After 40 years, and 42 productions, Motley, the theatre group co-founded by Naseeruddin Shah and Benjamin Gilani, is still hungry for more
Long before a retail chain coined the catchphrase ‘A lot can happen over coffee’, Naseeruddin Shah and Benjamin Gilani, who were in Lucknow for the shooting of Shyam Benegal’s Junoon (1978), had stepped out of their “fancy hotel” for a cup of coffee. As they wound up at the Indian Coffee House at Hazratganj, the conversation veered towards theatre and Shah, who had done a few plays with thespian Satyadev Dubey, asked Gilani how come he hadn’t worked in any despite being in Bombay for four years. “Humko milke kuch karna chaahiye [we should do something together],” Shah proffered, and Gilani’s mind flashed back to an extract of Samuel Beckett’s Waiting For Godot, which he had seen when he was a student at St Stephen’s College in Delhi.
Godot wasn’t a favourite of Shah’s and he had dissed it in an essay while at Delhi’s National School of Drama (NSD). However, Gilani’s insistence and the promise of a production with minimal resources convinced him of the idea. Shah would be glad that it did, for their two-man endeavour, christened Motley, has now turned into a colossus in the theatre landscape, celebrating its 40th anniversary in July with Motleyana, a festival from July 16 that features one revival and four running plays of their 42 productions.

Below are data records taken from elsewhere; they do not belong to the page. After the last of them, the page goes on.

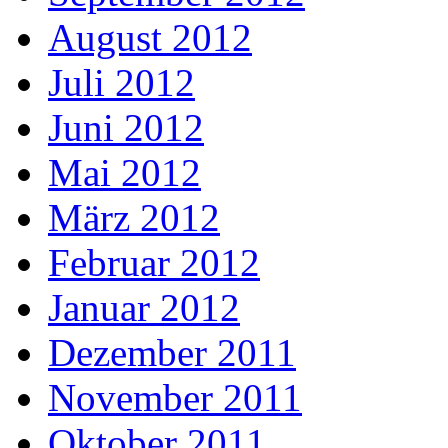
August 2012
Juli 2012
Juni 2012
Mai 2012
März 2012
Februar 2012
Januar 2012
Dezember 2011
November 2011
Oktober 2011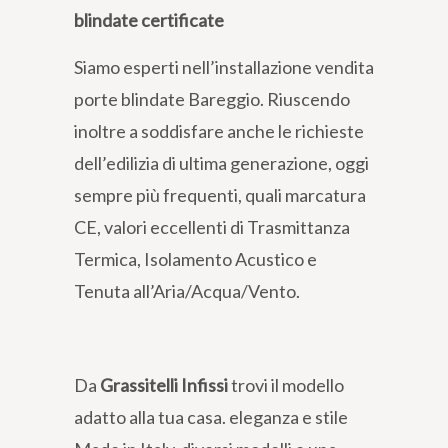
blindate certificate
Siamo esperti nell’installazione vendita
porte blindate Bareggio. Riuscendo
inoltre a soddisfare anche le richieste
dell’edilizia di ultima generazione, oggi
sempre più frequenti, quali marcatura
CE, valori eccellenti di Trasmittanza
Termica, Isolamento Acustico e
Tenuta all’Aria/Acqua/Vento.
Da
Grassitelli Infissi
trovi il modello
adatto alla tua casa. eleganza e stile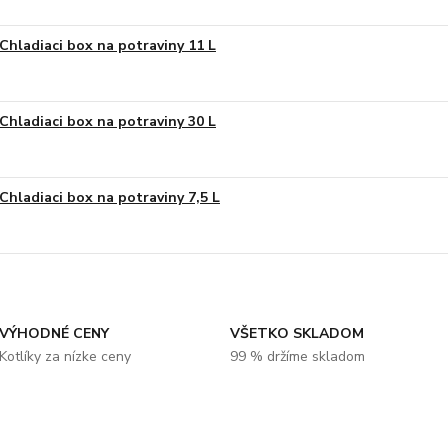
Chladiaci box na potraviny 11 L
Chladiaci box na potraviny 30 L
Chladiaci box na potraviny 7,5 L
VÝHODNÉ CENY
VŠETKO SKLADOM
Kotlíky za nízke ceny
99 % držíme skladom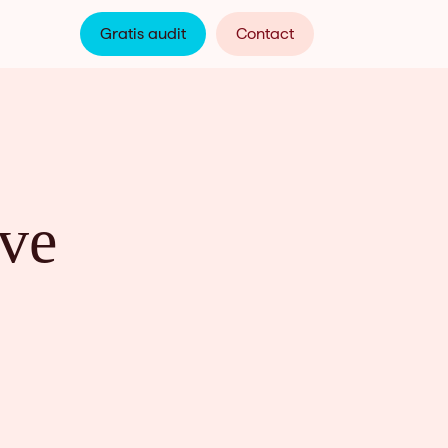
Gratis audit
Contact
ive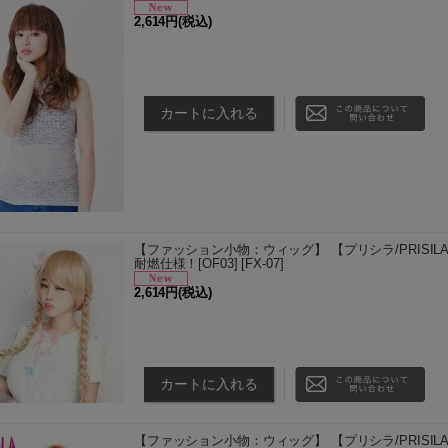
2,614円
(税込)
TDM(耐熱デイリーマロン)以外のカラーは、お取り
から3〜5日後の発送予定となります。 お届け日の
ださい。 …
【ファッション小物：ウィッグ】 【プリシラ/PRISI
耐燃仕様！[OF03]
[
FX-07
]
2,614円
(税込)
LiYE(耐熱プリンセスイエロー)以外のカラーは、お
いてから3〜5日後の発送予定となります。 お届け
承ください。…
【ファッション小物：ウィッグ】 【プリシラ/PRISI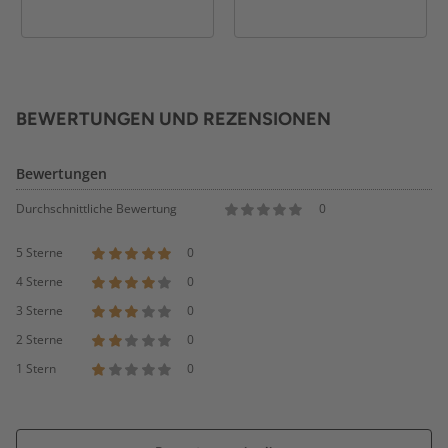
BEWERTUNGEN UND REZENSIONEN
Bewertungen
Durchschnittliche Bewertung
0
5 Sterne
0
4 Sterne
0
3 Sterne
0
2 Sterne
0
1 Stern
0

Shah and Gilani have greyed in appearance, but vignettes of their youth resonate in the friendly barbs they trade while chatting in Shah’s drawing room in the company of actors Ratna Pathak Shah and Akash Khurana, among members of Motley’s first core team. “In six well-chosen words,” Shah asks Gilani, this time over a cup of tea, “tell us why you decided to do Godot.”